▶ _TASK_
Each entry below needs to be transcribed verbatim; the images should not appear.

▶ _DATA EXTRACT_

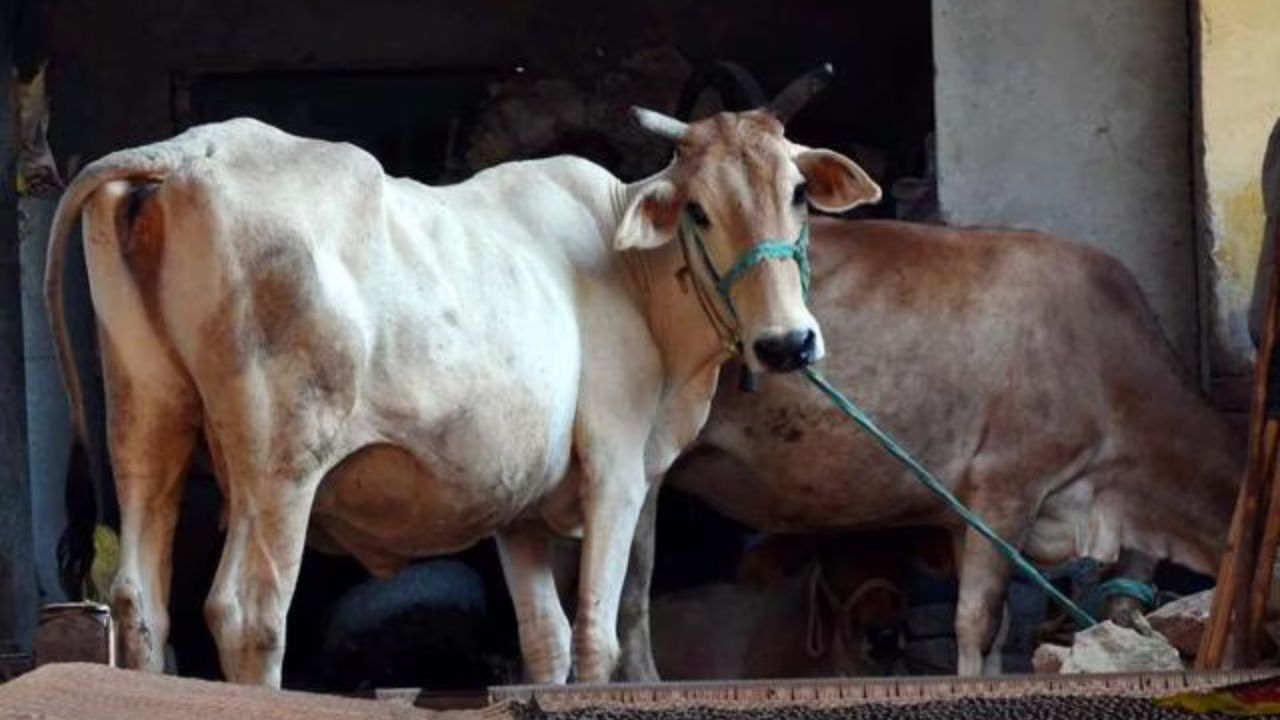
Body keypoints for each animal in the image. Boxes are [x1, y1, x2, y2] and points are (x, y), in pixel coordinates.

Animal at [44, 67, 882, 686]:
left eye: (797, 193)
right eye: (700, 210)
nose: (787, 344)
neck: (631, 273)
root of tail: (189, 152)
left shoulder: (518, 511)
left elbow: (545, 643)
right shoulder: (615, 468)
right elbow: (598, 638)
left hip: (147, 420)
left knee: (140, 604)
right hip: (280, 461)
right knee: (250, 613)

▶ _FINAL ANSWER_
Body keypoints for each animal in the image. Boxes are [x1, y1, x2, y2] and points are (x, y), in pixel coordinates.

Animal at [44, 67, 882, 686]:
left eye: (797, 193)
right eye: (700, 210)
nose: (787, 344)
neck: (631, 273)
root of tail: (189, 152)
left shoulder: (518, 511)
left elbow: (545, 643)
right shoulder: (615, 468)
right elbow: (598, 638)
left hip: (147, 420)
left knee: (140, 604)
right hip: (280, 461)
right knee: (250, 613)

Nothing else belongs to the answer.